Cheating on the SAT

Cheating on taxes is a global phenomenon. Witness the Panama Papers, the 11.5 million documents made public by a whistle blower within the Panamanian law offices of Mossack Fonseco, revealing over 200,000 offshore companies  set up to hide the assets of the heads of state of Saudi Arabia, the United Arab Emirates, Argentina, the Ukraine, Deng Jiagui, the brother in law of the Chinese President Xi Jinping, British Prime Minister David Cameron and a portion of the FIFA board, including Juan Pedro Domiani, a member of the FIFA ethics committee.   

 Cheating on the SAT is an equally global phenomenon. News from a group of Reuters investigative reporters confirmed that the scope of cheating on the SAT in Mainland China, South Korea, Hong Kong, and even Egypt and Saudi Arabia appears profound. Articles can be found at http://www.reuters.com/investigates/special-report/college-sat-two/.

The Reuters team counted 14 times since October 2013 that the SAT test content was made available prior to the test’s administration. Many times test content was posted on College Confidential (CC). Other times, such as in Korea, the College Board was warned that the test had been distributed throughout the country. The ETS (which is a contractor for the College Board) administered the test regardless. Upon reviewing the test results, College Board officials delayed release of scores—an indication of irregularities.

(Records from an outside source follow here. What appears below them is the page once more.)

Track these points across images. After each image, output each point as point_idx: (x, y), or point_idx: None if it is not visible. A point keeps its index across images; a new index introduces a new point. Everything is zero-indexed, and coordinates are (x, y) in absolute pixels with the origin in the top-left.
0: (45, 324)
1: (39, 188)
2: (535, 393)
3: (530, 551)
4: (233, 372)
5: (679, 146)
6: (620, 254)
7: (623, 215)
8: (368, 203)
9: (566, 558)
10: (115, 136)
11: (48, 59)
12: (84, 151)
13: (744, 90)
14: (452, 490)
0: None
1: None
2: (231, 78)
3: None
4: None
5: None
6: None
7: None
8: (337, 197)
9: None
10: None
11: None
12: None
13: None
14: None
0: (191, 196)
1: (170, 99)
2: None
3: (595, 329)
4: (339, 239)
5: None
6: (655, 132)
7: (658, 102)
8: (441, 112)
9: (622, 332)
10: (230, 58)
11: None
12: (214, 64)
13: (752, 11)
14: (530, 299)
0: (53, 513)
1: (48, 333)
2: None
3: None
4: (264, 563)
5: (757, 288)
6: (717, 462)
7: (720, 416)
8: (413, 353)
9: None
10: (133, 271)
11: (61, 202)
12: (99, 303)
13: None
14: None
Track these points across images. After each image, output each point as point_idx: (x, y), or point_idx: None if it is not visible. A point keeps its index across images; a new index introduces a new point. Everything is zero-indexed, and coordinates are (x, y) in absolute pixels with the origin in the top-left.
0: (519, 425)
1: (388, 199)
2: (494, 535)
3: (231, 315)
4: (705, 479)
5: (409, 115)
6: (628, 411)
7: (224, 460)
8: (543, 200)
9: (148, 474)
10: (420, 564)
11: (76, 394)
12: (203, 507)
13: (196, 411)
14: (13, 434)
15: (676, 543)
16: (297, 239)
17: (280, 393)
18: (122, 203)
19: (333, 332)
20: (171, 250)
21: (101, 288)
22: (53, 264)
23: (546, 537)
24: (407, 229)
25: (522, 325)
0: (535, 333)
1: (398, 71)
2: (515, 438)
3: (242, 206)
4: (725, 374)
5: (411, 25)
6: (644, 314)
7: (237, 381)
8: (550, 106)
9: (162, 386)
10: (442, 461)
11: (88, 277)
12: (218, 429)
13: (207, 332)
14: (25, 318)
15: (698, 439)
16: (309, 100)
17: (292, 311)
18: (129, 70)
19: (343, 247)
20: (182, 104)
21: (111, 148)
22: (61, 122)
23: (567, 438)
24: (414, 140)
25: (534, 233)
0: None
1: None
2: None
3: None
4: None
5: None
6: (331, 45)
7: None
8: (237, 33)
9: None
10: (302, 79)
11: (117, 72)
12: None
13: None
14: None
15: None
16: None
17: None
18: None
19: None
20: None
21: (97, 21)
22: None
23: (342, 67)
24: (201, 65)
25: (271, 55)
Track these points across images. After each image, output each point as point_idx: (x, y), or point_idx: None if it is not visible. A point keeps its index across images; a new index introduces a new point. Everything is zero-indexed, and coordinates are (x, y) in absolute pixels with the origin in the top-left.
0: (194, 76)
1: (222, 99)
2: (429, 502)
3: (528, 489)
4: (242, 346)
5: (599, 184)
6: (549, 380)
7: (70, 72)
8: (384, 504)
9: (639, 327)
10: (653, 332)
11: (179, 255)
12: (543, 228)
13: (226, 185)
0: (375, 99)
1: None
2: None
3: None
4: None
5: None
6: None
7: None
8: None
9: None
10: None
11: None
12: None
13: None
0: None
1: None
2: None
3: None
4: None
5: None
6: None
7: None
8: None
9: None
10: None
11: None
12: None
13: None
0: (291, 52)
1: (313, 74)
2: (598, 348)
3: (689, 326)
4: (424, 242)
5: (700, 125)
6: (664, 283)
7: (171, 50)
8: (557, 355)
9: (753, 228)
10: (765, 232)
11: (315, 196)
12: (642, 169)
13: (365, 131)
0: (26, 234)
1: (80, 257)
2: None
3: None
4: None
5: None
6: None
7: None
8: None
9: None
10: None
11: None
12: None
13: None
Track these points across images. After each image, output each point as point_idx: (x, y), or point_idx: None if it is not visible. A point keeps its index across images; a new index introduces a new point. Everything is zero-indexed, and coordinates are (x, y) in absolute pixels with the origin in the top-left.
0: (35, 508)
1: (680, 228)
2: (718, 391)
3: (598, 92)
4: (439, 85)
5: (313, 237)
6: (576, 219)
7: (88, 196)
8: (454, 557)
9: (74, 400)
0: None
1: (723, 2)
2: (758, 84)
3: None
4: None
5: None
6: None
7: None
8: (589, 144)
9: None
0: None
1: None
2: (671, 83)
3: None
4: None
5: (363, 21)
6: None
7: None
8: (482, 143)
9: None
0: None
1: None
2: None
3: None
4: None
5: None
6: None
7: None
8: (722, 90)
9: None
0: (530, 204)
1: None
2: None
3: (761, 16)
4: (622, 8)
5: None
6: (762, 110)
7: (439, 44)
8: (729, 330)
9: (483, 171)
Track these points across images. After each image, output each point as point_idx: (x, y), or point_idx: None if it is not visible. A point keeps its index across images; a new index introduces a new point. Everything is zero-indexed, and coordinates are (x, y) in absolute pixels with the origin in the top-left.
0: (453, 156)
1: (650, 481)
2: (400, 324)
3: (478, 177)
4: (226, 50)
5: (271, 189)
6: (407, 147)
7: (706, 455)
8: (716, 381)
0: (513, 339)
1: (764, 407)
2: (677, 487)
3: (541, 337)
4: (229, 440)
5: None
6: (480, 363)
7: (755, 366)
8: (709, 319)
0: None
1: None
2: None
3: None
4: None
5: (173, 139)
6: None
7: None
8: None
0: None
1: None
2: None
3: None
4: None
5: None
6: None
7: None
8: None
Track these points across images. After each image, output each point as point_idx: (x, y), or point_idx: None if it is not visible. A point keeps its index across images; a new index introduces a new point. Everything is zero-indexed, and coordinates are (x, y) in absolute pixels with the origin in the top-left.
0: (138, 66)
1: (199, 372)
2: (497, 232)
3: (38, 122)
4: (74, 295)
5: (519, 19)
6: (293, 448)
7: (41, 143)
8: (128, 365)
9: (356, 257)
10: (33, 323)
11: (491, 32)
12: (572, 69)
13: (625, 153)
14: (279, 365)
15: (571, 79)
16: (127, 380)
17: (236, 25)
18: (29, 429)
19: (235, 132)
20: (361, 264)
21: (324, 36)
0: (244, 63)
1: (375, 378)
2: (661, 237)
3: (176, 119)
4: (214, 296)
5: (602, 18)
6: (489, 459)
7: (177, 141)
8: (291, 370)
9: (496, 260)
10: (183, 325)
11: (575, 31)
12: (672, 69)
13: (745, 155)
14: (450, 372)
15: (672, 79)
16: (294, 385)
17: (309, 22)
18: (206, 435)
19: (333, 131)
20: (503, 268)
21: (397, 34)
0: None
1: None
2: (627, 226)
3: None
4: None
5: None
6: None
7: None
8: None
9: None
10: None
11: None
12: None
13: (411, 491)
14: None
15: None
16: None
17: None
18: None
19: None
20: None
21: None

 The hope is that with the administration of the new SAT in March 2016 the continued breach of test material will be better controlled by ETC and the College Board. This, however, seems unlikely as the standard policy of reusing test questions continues.

 The College Board administers seven tests a year in January, March, May, June, October, November, and December. Students taking the test in January, May, and October may have a full test booklet, along with their answer sheet, sent to them for a fee. This means that the College Board can recycle questions from the four tests it does not release. Over the years, the College Board has reused unreleased test questions internationally.

Now, however, the College Board and ETS are contending with the tactics of the Korean hagwons and Chinese cram schools. Policies are changing:  for the first time, the College Board prohibited non-students from taking the March 2016 test, a policy that will likely remain intact. Regardless, after the recent March 2016 exam, Sanli, a Chinese test prep company, sent 11 of its tutors to the US to debrief 40 Sanli students as they left their testing centers.  Other centers merely went online to gain information about the exam from sites such as CC.

At some level, as the test is administered in thousands of schools throughout the world, keeping SAT cheating at bay relies on local schools and proctors. A case in point, noted in the Reuters articles, is the Taipei European School, which was responsible for shipping back all its test booklets and answer sheets in lock boxes to a local ETS shipping agent and then to ETS. When the shipment arrived at ETS two booklets were missing.  

As the new SAT over the next 3 administrations gains a solid statistical sense of its new scale, those taking any of these initial SATS are, in essence, being used as guinea pigs. Add to this the aforementioned challenges ETS is facing in keeping a handle on the legitimacy of the testing itself, it might be wise to take the ACT in June, September, or October.  (I noted looking at College Confidential after the ACT April 9th administration there was an ACT moderator on the CC site with the warning: “…discussion of ACT questions may violate your agreement with the ACT.”)

Additionally, more colleges are turning to test optional or ‘test flexible’. Such colleges as Bowdoin, Bates, Pitzer and Wake Forest have abandoned standardized testing altogether. (See the others at Fair Test.) It’s tough enough matching good students with good schools without factoring in the distortion of a questionable test score.